The researchers wrote that the death rates were low – averaging 4,500 per year from 675,000 births – but the difference was significant, raising concerns on the level of care provided at hospitals at weekends.
The study, published Nov. 24 in the British Medical Journal, focused on stillbirth or infant death data within seven days of hospitalization between 2010 and 2012. It considered risk factors such as maternal age and the baby’s deprivation, along with the fact that low-risk Caesarean section deliveries usually occur during weekdays.
Infections among mothers and babies were also higher at weekends, comprising simple cuts to brain damage. The lowest infant death rate was recorded on Tuesdays, which would result in 770 fewer deaths annually if it applied to all other days of the week.

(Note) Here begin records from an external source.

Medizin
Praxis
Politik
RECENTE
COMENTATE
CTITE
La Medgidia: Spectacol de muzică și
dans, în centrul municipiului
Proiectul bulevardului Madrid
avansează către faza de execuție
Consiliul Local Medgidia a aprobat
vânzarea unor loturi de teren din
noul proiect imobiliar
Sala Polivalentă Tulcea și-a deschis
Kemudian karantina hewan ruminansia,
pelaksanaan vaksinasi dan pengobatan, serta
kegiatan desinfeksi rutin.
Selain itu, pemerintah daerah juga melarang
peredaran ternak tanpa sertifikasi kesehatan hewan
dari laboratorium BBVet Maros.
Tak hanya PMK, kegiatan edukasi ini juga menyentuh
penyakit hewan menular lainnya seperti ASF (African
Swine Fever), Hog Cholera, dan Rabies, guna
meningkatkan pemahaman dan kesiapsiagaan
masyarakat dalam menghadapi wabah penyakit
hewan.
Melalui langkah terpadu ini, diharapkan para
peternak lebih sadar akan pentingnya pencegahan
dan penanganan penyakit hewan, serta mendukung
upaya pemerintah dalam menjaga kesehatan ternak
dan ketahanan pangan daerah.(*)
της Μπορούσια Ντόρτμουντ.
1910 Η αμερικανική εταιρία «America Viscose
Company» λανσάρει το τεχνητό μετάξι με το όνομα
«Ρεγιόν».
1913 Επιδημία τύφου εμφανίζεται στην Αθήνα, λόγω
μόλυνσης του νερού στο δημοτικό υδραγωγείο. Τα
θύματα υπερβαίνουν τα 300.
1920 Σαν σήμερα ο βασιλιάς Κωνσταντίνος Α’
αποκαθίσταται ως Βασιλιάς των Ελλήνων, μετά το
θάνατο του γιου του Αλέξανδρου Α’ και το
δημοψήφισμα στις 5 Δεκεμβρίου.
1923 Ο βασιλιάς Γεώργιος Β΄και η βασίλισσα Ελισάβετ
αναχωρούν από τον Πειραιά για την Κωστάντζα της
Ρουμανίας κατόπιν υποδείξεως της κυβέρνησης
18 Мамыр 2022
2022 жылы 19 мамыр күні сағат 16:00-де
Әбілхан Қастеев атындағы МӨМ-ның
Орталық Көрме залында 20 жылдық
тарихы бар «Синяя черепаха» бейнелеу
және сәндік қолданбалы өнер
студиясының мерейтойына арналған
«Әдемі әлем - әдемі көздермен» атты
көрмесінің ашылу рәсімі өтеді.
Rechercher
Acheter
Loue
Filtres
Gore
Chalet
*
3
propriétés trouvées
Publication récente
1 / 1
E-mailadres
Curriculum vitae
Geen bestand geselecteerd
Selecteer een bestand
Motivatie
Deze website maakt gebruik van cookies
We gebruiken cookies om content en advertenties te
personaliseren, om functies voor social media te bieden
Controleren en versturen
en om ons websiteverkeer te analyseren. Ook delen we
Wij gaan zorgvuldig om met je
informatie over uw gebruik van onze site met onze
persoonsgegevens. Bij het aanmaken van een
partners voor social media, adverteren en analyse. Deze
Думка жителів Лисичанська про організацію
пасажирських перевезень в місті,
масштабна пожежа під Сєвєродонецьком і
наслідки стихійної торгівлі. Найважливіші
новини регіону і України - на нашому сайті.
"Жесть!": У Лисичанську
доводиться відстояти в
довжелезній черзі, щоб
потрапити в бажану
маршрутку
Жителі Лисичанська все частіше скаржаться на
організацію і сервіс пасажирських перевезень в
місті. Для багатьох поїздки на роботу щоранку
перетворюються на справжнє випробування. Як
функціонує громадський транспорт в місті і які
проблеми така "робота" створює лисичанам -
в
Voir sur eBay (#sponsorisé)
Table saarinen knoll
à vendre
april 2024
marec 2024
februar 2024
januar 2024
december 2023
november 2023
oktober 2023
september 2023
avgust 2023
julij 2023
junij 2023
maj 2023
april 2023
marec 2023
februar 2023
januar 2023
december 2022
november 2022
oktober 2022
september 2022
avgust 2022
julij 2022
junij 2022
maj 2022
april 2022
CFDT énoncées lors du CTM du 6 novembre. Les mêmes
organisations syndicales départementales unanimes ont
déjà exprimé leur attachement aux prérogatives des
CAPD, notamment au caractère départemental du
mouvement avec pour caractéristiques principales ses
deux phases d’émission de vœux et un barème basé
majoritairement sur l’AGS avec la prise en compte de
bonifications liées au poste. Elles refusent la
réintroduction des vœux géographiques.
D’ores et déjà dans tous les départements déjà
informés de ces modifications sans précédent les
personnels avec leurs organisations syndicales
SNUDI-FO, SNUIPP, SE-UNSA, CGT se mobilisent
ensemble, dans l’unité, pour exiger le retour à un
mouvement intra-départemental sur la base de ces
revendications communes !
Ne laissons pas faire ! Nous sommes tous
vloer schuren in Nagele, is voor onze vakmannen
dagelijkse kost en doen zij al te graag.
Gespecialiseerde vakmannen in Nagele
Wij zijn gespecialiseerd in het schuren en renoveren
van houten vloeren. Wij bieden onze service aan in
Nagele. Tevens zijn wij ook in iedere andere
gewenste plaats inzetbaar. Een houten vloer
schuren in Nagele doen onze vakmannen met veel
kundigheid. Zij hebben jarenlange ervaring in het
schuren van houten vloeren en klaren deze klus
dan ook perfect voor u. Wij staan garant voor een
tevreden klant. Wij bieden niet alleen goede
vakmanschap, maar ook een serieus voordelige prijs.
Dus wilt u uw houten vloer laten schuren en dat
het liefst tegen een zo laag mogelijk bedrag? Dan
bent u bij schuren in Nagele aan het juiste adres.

According to lead researcher Professor Will Palmer, the higher death rate and frequency of problems at weekends was “concerning,” entailing further probe. The team, however, said they could not identify the root cause – they looked at compliance among staffing levels but said more data is necessary.
A separate study published in September found that patients admitted at weekends also had a higher death risk within a month than those admitted during weekdays. It prompted a drive to increase service delivery at weekends, which led junior doctors to vote for strike action beginning next week.
Health minister Ben Gummer reacted to the latest study and sought further evidence that hospitals are delivering uniform standards of care throughout the week. He said they are “determined” to tackle the matter to make sure all mothers and babies receive optimum care 24/7.
Royal College of Obstetricians and Gynecologists president Dr. David Richmond said that no definitive conclusions can be obtained from the results.
“[But] they emphasize the need to identify the possible causes in order to ensure that women are receiving high-quality care at any given day of the week,” he added.